The attack occured at noon on Monday in north Ramadi, killing two US soldiers, eyewitnesses told Muhammad.
“In response, US forces set up checkpoints at the gates of the area,” the correspondent said.
Stopped at a checkpoint, only to
“They then arrested two Iraqis that were riding a motorbike … handcuffed and executed them, suspecting they were the resistance fighters who carried out the attack.”
Occupation forces prevented people from approaching the murdered victims, eyewitnesses added.
But after four hours, some locals transferred the bodies to a hospital in the city when US forces abandoned the check-point, the correspondent said.
“People were extremely enraged as the two Iraqis were executed,” he added.
Violent skirmishes have been heard in Ramadi over recent nights.
Monday was no exception. “Explosions and shootings were heard continuously throughout the night,” said Muhammad.
“US forces, backed with helicopters looming over the city, fired flares in all directions,” he added.
War crimes tribunal
The shootings came just hours before a US-backed Governing Council announced it would establish a war crimes tribunal to try ousted Iraqi President Saddam Hussein and his top aides.
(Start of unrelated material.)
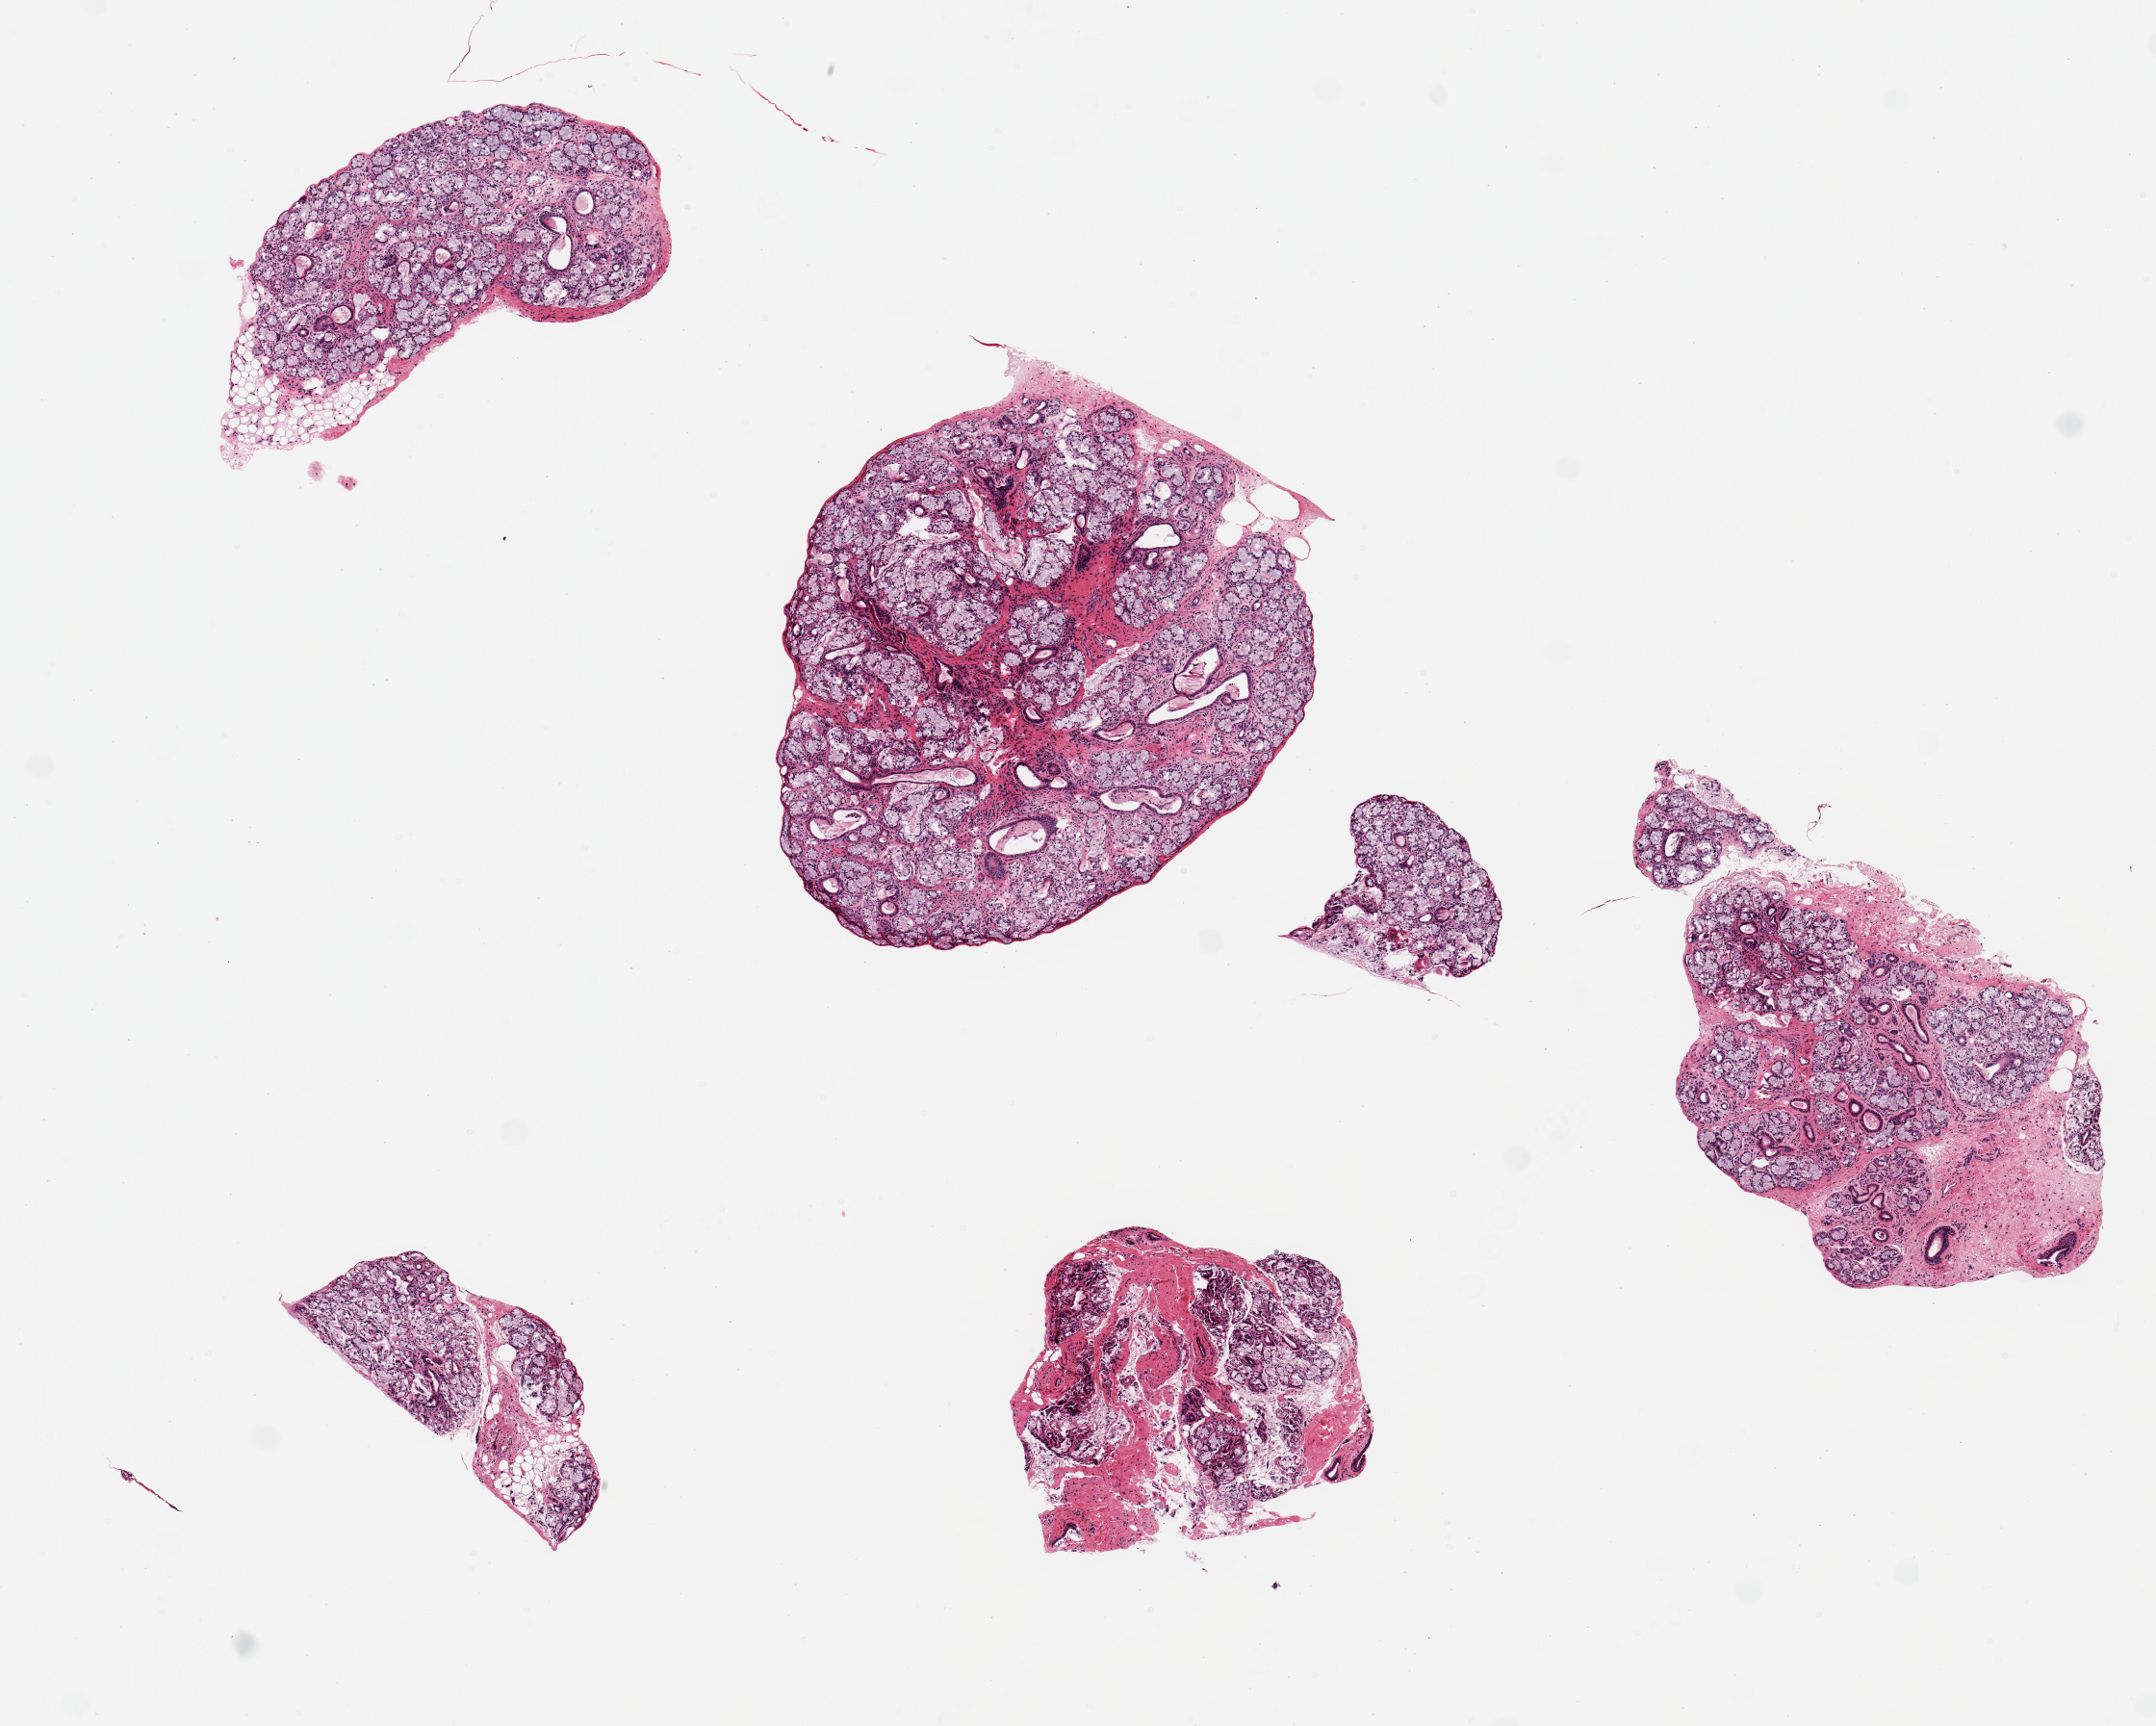
Whole-slide image, haematoxylin and eosin stain, a low-resolution overview of the entire scanned area, about 8.9 x 7.1 mm (from a 20x scan); PAXgene-fixed paraffin-embedded (PFPE) section; section of minor salivary gland (target tissue); donor tissue sample.
Reviewer comment on this tissue sample: 6 pieces, up to 2x2mm; very good well trimmed samples especially largest.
“The Governing Council will take it upon itself to try them and to punish them according to law,” said Entifadh Qanbar, spokesman for the Iraqi National Congress (INC).
“That includes Saddam Hussein, the biggest criminal,” he said.
The INC is led by Governing Council member Ahmad Chalabi, who is backed by Washington and convicted on fraud charges in Jordan.
It was not clear if the council would try the ousted president in absentia.
The recently formed 25-member council set up a committee to draw up legislation that would allow it to indict suspected war criminals and put them on trial.
The council is hoping to target war criminals involved in mass killings, executions and chemical attacks against Kurds in the 1980s, according to Qanbar.
He also said that the council would create a commission to look into ways to eliminate the Baath Party – the ruling party of the former government – from Iraqi society.